Exercise instructions:
Omit the images. Reproduce each line of the records exactly as it appears.

Transcribed page contents:
>>>

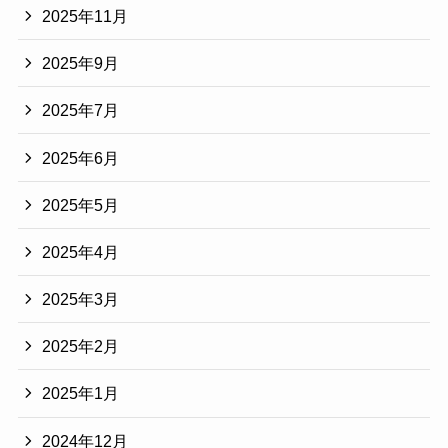
2025年11月
2025年9月
2025年7月
2025年6月
2025年5月
2025年4月
2025年3月
2025年2月
2025年1月
2024年12月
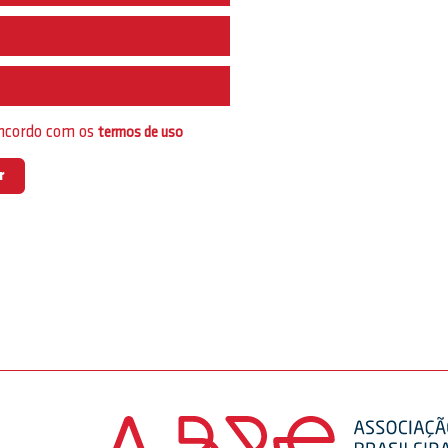
e
oncordo com os
termos de uso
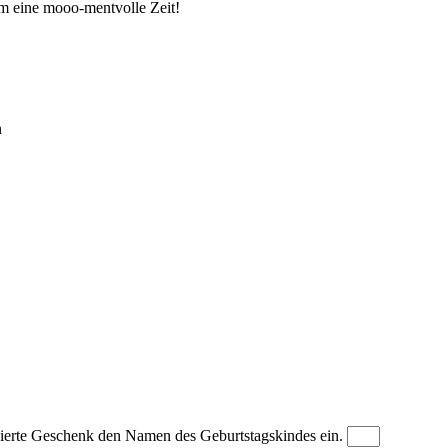
m eine mooo-mentvolle Zeit!
n
nalisierte Geschenk den Namen des Geburtstagskindes ein.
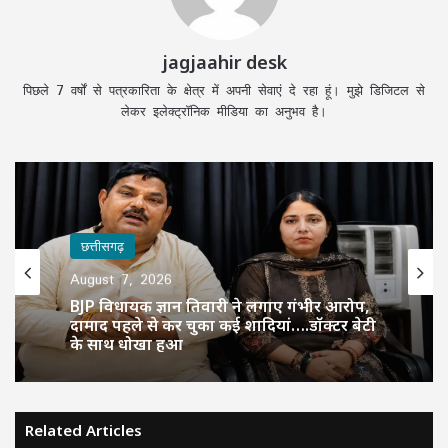
jagjaahir desk
पिछले 7 वर्षों से पत्रकारिता के क्षेत्र में अपनी सेवाएं दे रहा हूं। मुझे डिजिटल से
लेकर इलेक्ट्रॉनिक मीडिया का अनुभव है।
छत्तीसगढ़
August 7, 2026
BJP विधायक ज्ञान तिवारी ने लगाए गंभीर आरोप,
दामाद पहले से कर चुका कई शादियां….डॉक्टर बेटी
के साथ धोखा हुआ
Related Articles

<<<

Written answer:
2025年11月
2025年9月
2025年7月
2025年6月
2025年5月
2025年4月
2025年3月
2025年2月
2025年1月
2024年12月
e
oncordo com os
termos de uso
m eine mooo-mentvolle Zeit!
n
nalisierte Geschenk den Namen des Geburtstagskindes ein.
jagjaahir desk
पिछले 7 वर्षों से पत्रकारिता के क्षेत्र में अपनी सेवाएं दे रहा हूं। मुझे डिजिटल से
लेकर इलेक्ट्रॉनिक मीडिया का अनुभव है।
छत्तीसगढ़
August 7, 2026
BJP विधायक ज्ञान तिवारी ने लगाए गंभीर आरोप,
दामाद पहले से कर चुका कई शादियां….डॉक्टर बेटी
के साथ धोखा हुआ
Related Articles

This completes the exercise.